# MaXimize your aquarium Light With Reflectors



## Diana (Jan 14, 2010)

Now to test different materials to see which really increase the PAR near the substrate the best. White paint? Metalic paint? Mylar? Aluminum? Stainless steel? 

The shape of the reflector is important, too. If the foil gets wrinkled in placing it, the light is still scattered. A nice parabolic curve that reflects the light down into the tank is best. A way to redirect the light that hits the reflector directly above the bulb would help, too. Light that just hits the bulb again is not too effective in growing plants.


----------



## izabella87 (Apr 21, 2012)

You are like an engineer  thanks for adding some info !!


----------



## GeToChKn (Apr 15, 2011)

I use aluminum foil tape from the buck store for all my fixtures.


----------



## yigitoglu (May 20, 2012)

ever tried mirror?


----------



## CL (Mar 13, 2008)

yigitoglu said:


> ever tried mirror?


Hoppy did some tests with aluminum foil, mirrors and white paint a few years ago. If I recall correctly the shiny side of aluminum foil was one of the top performers, if not number one, with regards to DIY reflectors. The problem with mirrors is that they reflect a lot of the light straight back at the bulb (restrike)


----------



## Optix (May 31, 2011)

Diana said:


> Now to test different materials to see which really increase the PAR near the substrate the best. White paint? Metalic paint? Mylar? Aluminum? Stainless steel?
> 
> The shape of the reflector is important, too. If the foil gets wrinkled in placing it, the light is still scattered. A nice parabolic curve that reflects the light down into the tank is best. A way to redirect the light that hits the reflector directly above the bulb would help, too. Light that just hits the bulb again is not too effective in growing plants.

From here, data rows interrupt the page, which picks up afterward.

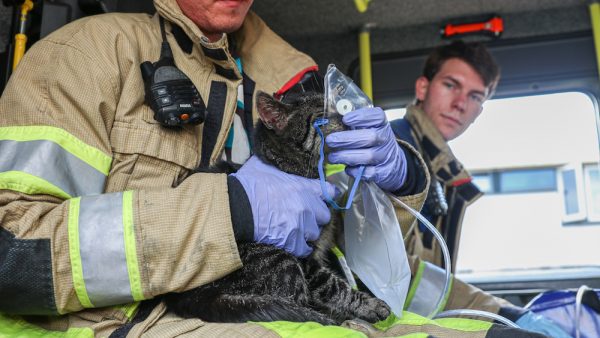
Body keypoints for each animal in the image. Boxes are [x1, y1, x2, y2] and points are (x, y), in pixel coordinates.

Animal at [164, 90, 392, 324]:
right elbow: (334, 287)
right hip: (279, 259)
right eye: (322, 116)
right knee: (299, 301)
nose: (346, 117)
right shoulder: (305, 257)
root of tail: (187, 298)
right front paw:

and if I remember correctly...straight bends actually out perform the curve

theoretically, a curve is ideal for a single "point source" of lighting

but since we [usually] have multiple bulbs and the are infinitely thicker than a single point source...the straight bends work best with [IIRC] 7 being the optimal number

but for our DIY stuff...2-45d (or 135d depending on how you look at it) bends works well


----------